[Start of Attachment]

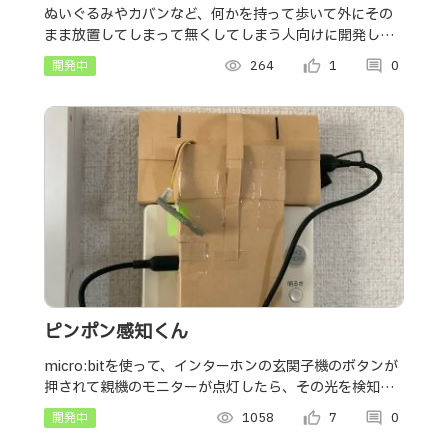
ぬいぐるみやカバンなど、何かを持って歩いて外にその
まま放置してしまって無くしてしまう人向けに開発した
機械です。
開発中
visibility
264
thumb_up_alt
1
comment
0
ピンポン感知くん
micro:bitを使って、インターホンの玄関子機のボタンが
押されて親機のモニターが点灯したら、その光を検知し
てLINEで通知してくれる作品です。
開発中
visibility
1058
thumb_up_alt
7
comment
0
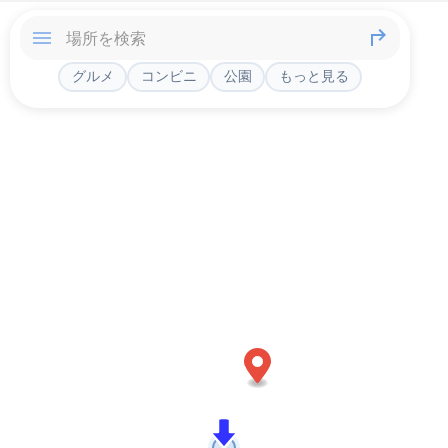
グルメ
コンビニ
公園
もっと見る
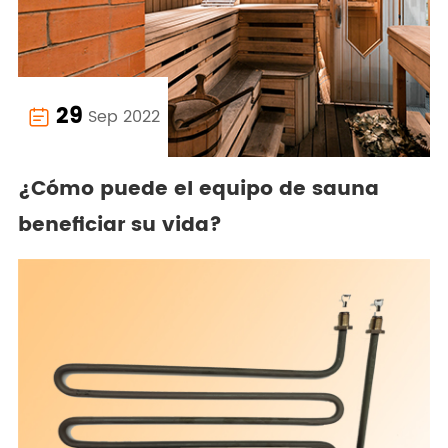
29
Sep 2022

¿Cómo puede el equipo de sauna
beneficiar su vida?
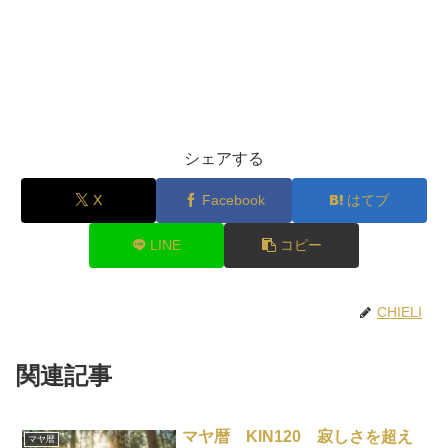
シェアする
X
Facebook
はてブ
LINE
コピー
CHIELI
関連記事
マヤ暦 KIN120 寂しさを超え
マヤ暦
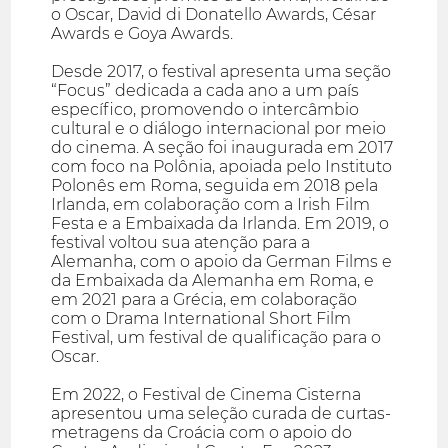
o Oscar, David di Donatello Awards, César
Awards e Goya Awards.
Desde 2017, o festival apresenta uma seção
“Focus” dedicada a cada ano a um país
específico, promovendo o intercâmbio
cultural e o diálogo internacional por meio
do cinema. A seção foi inaugurada em 2017
com foco na Polônia, apoiada pelo Instituto
Polonês em Roma, seguida em 2018 pela
Irlanda, em colaboração com a Irish Film
Festa e a Embaixada da Irlanda. Em 2019, o
festival voltou sua atenção para a
Alemanha, com o apoio da German Films e
da Embaixada da Alemanha em Roma, e
em 2021 para a Grécia, em colaboração
com o Drama International Short Film
Festival, um festival de qualificação para o
Oscar.
Em 2022, o Festival de Cinema Cisterna
apresentou uma seleção curada de curtas-
metragens da Croácia com o apoio do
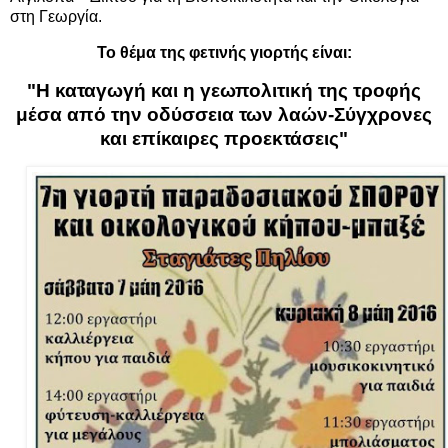
στη Γεωργία.
Το θέμα της φετινής γιορτής είναι:
"Η καταγωγή και η γεωπολιτική της τροφής
μέσα από την οδύσσεια των λαών-Σύγχρονες
και επίκαιρες προεκτάσεις"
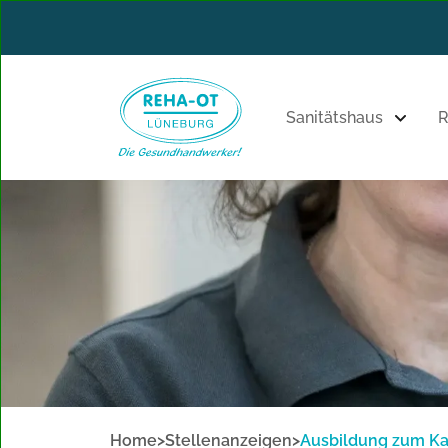
Sanitätshaus
R
Home
>
Stellenanzeigen
>
Ausbildung zum Ka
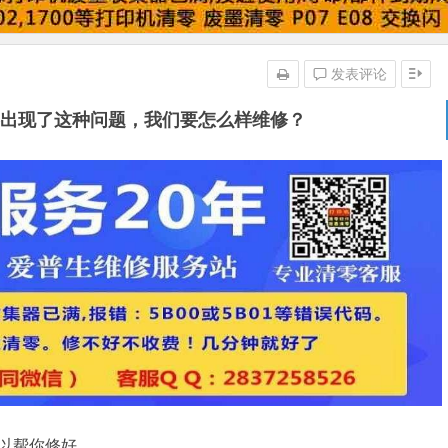
发表评论
果机器出现了这种问题，我们要怎么样维修？
可以帮你修好。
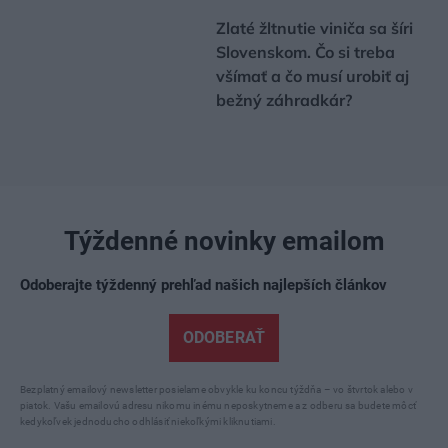
Záhrada
Pustite sa do množenia
vždyzelených listnáčov.
Teraz je na to vhodný čas!
Zlaté žltnutie viniča sa šíri
Slovenskom. Čo si treba
všímať a čo musí urobiť aj
bežný záhradkár?
Týždenné novinky emailom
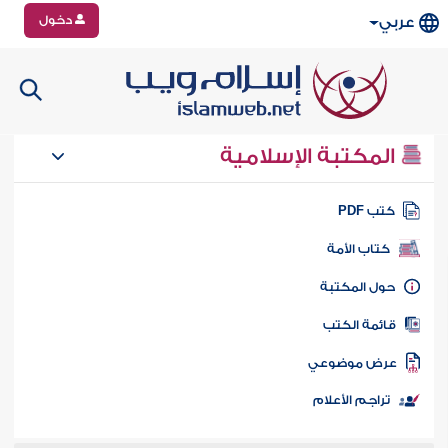
دخول
عربي
المكتبة الإسلامية
تب PDF
كتاب الأمة
ول المكتبة
ائمة الكتب
رض موضوعي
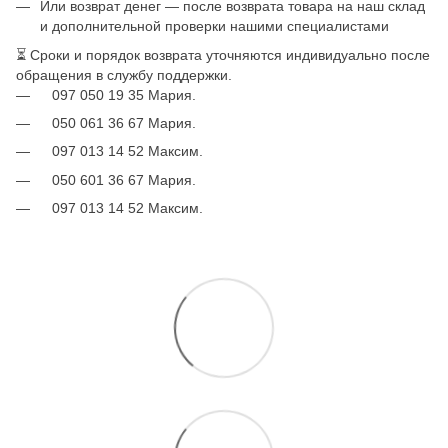
Или возврат денег — после возврата товара на наш склад
и дополнительной проверки нашими специалистами
⏳ Сроки и порядок возврата уточняются индивидуально после
обращения в службу поддержки.
097 050 19 35 Мария.
050 061 36 67 Мария.
097 013 14 52 Максим.
050 601 36 67 Мария.
097 013 14 52 Максим.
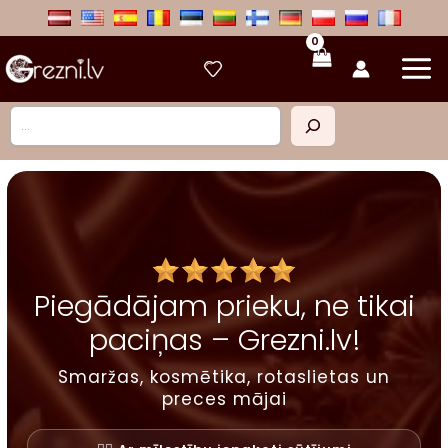
Skip
to
content
Meklēt
Piegādājam prieku, ne tikai
paciņas – Grezni.lv!
Smaržas, kosmētika, rotaslietas un
preces mājai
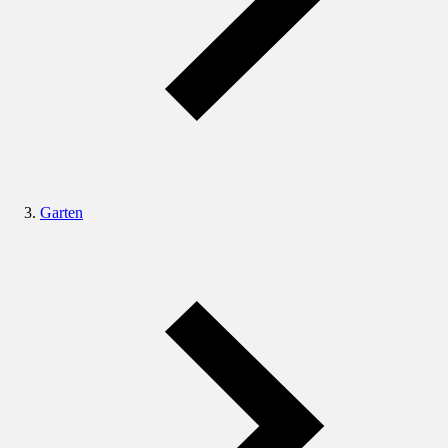
Garten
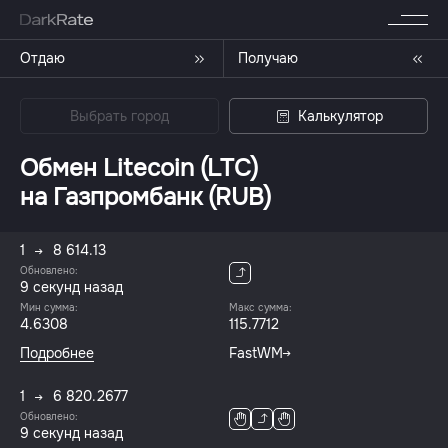
Отдаю
Получаю
Выбрать город
Калькулятор
Обмен Litecoin (LTC)
на Газпромбанк (RUB)
1
8 614.13
Обновлено:
10 секунд назад
Мин сумма:
Макс сумма:
4.6308
115.7712
Подробнее
FastWM
1
6 820.2677
Обновлено:
10 секунд назад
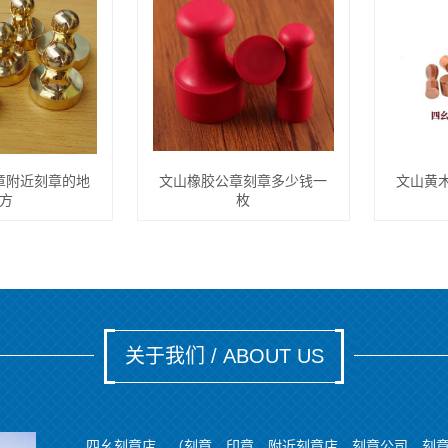
章附近刻章的地
文山橡胶公章刻章多少钱一
文山黄
方
枚
关于我们 / ABOUT US
四幺刻章店，（刻章、印章。附近刻章店、刻章公司、刻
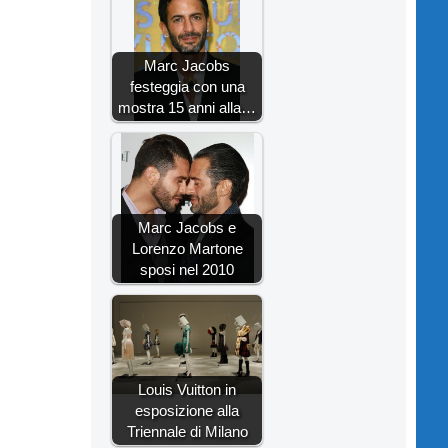
Marc Jacobs
festeggia con una
mostra 15 anni alla…
Marc Jacobs e
Lorenzo Martone
sposi nel 2010
Louis Vuitton in
esposizione alla
Triennale di Milano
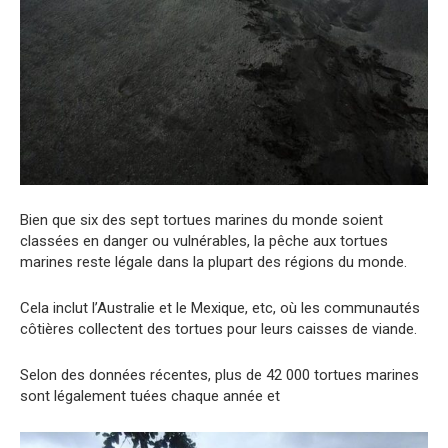
Bien que six des sept tortues marines du monde soient
classées en danger ou vulnérables, la pêche aux tortues
marines reste légale dans la plupart des régions du monde.
Cela inclut l’Australie et le Mexique, etc, où les communautés
côtières collectent des tortues pour leurs caisses de viande.
Selon des données récentes, plus de 42 000 tortues marines
sont légalement tuées chaque année et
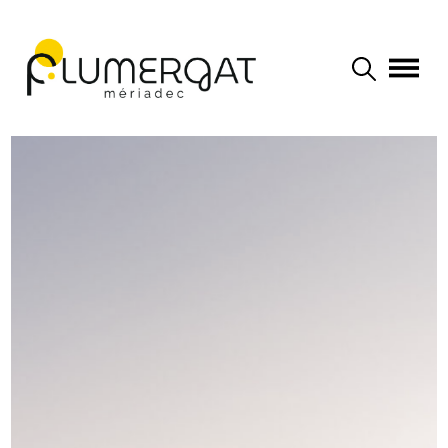
Navigation principale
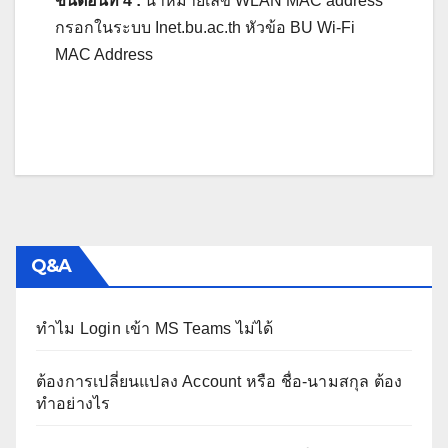
ขั้นตอนที่ 4 :
นำหมายเลข WLAN MAC address
กรอกในระบบ Inet.bu.ac.th หัวข้อ BU Wi-Fi
MAC Address
Q&A
ทำไม Login เข้า MS Teams ไม่ได้
ต้องการเปลี่ยนแปลง Account หรือ ชื่อ-นามสกุล ต้อง
ทำอย่างไร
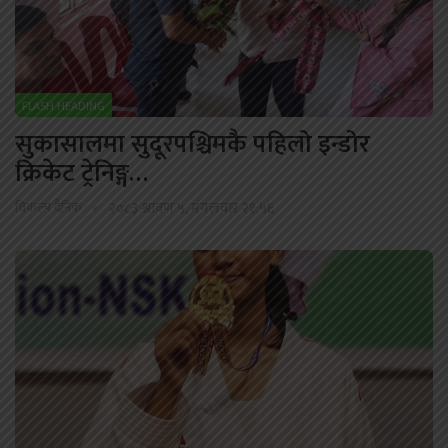
FLASH HEADING
सुकासालमा सुदूरपश्चिमकै पहिलो इन्डोर
क्रिकेट ट्रेनिङ्ग…
विकल्प दैनिक
२०८३ श्रावण ५, मंगलवार २१:५६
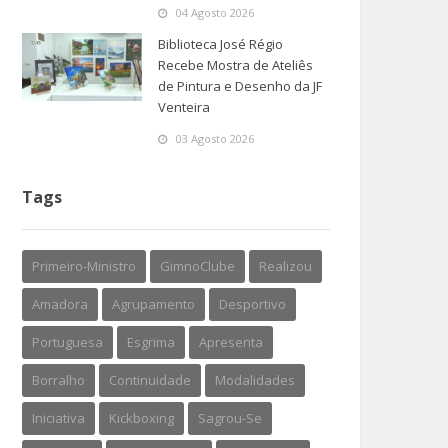
04 Agosto 2026
Biblioteca José Régio
Recebe Mostra de Ateliês
de Pintura e Desenho da JF
Venteira
03 Agosto 2026
Tags
Primeiro-Ministro
GimnoClube
Realizou
Amadora
Agrupamento
Desportivo
Portuguesa
Esgrima
Apresenta
Borralho
Continuidade
Modalidades
Iniciativa
Kickboxing
Sagrou-Se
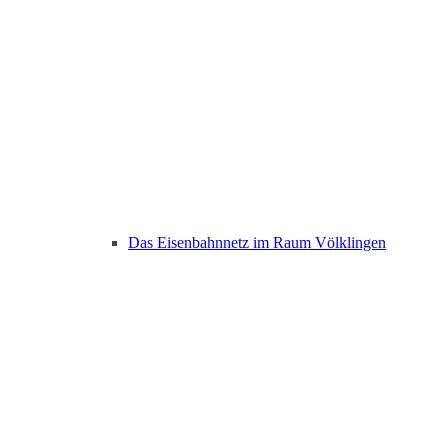
Das Eisenbahnnetz im Raum Völklingen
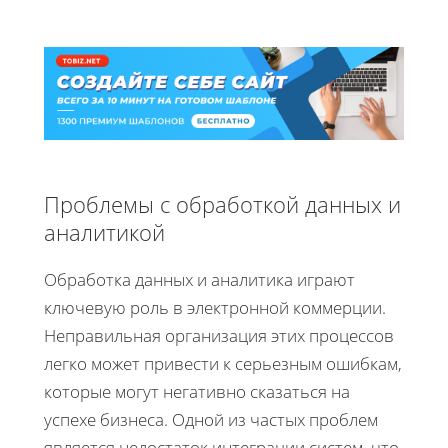
Проблемы с обработкой данных и
аналитикой
Обработка данных и аналитика играют
ключевую роль в электронной коммерции.
Неправильная организация этих процессов
легко может привести к серьезным ошибкам,
которые могут негативно сказаться на
успехе бизнеса. Одной из частых проблем
является недостаток интеграции систем, что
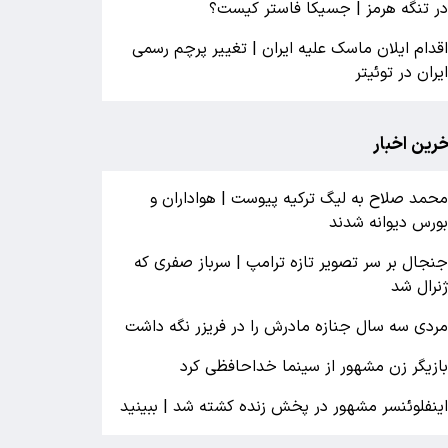
ر تنگه هرمز | جسیکا فاستر کیست؟
قدام ایلان ماسک علیه ایران | تغییر پرچم رسمی
یران در توئیتر
خرین اخبار
حمد صلاح به لیگ ترکیه پیوست | هواداران و
ورس دیوانه شدند
نجال بر سر تصویر تازه ترامپ | سرباز صفری که
نرال شد
ردی سه سال جنازه مادرش را در فریزر نگه داشت
ازیگر زن مشهور از سینما خداحافظی کرد
ینفلوئنسر مشهور در پخش زنده کشته شد | ببینید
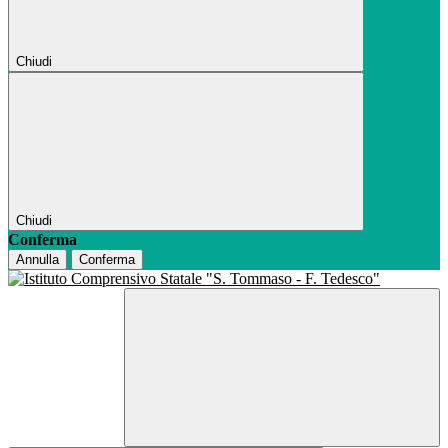
Chiudi
Chiudi
Conferma
Annulla
Conferma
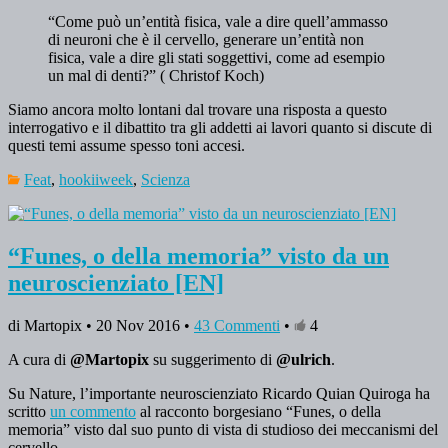
“Come può un’entità fisica, vale a dire quell’ammasso
di neuroni che è il cervello, generare un’entità non
fisica, vale a dire gli stati soggettivi, come ad esempio
un mal di denti?” ( Christof Koch)
Siamo ancora molto lontani dal trovare una risposta a questo
interrogativo e il dibattito tra gli addetti ai lavori quanto si discute di
questi temi assume spesso toni accesi.
Feat
,
hookiiweek
,
Scienza
“Funes, o della memoria” visto da un
neuroscienziato [EN]
di Martopix • 20 Nov 2016 •
43 Commenti
•
4
A cura di
@Martopix
su suggerimento di
@ulrich
.
Su Nature, l’importante neuroscienziato Ricardo Quian Quiroga ha
scritto
un commento
al racconto borgesiano “Funes, o della
memoria” visto dal suo punto di vista di studioso dei meccanismi del
cervello.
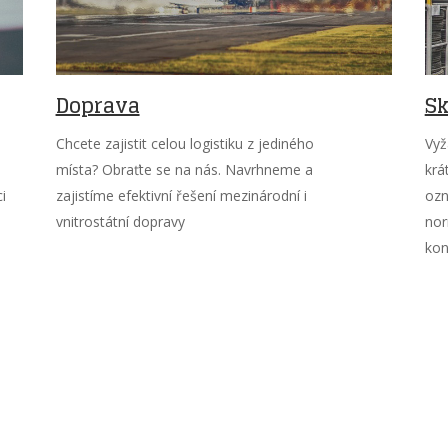
Doprava
Sk
u
Chcete zajistit celou logistiku z jediného
Vyž
místa? Obraťte se na nás. Navrhneme a
krá
i
zajistíme efektivní řešení mezinárodní i
ozn
vnitrostátní dopravy
nor
kon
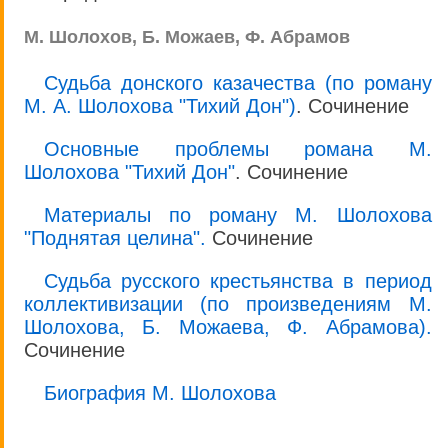
М. Шолохов, Б. Можаев, Ф. Абрамов
Судьба донского казачества (по роману
М. А. Шолохова "Тихий Дон")
. Сочинение
Основные проблемы романа М.
Шолохова "Тихий Дон"
. Сочинение
Материалы по роману М. Шолохова
"Поднятая целина".
Сочинение
Судьба русского крестьянства в период
коллективизации (по произведениям М.
Шолохова, Б. Можаева, Ф. Абрамова).
Сочинение
Биография М. Шолохова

[End of Attachment]

Copy out every line of the items above that contains the word "dire".

#### RESPONSE AREA:
“Come può un’entità fisica, vale a dire quell’ammasso
fisica, vale a dire gli stati soggettivi, come ad esempio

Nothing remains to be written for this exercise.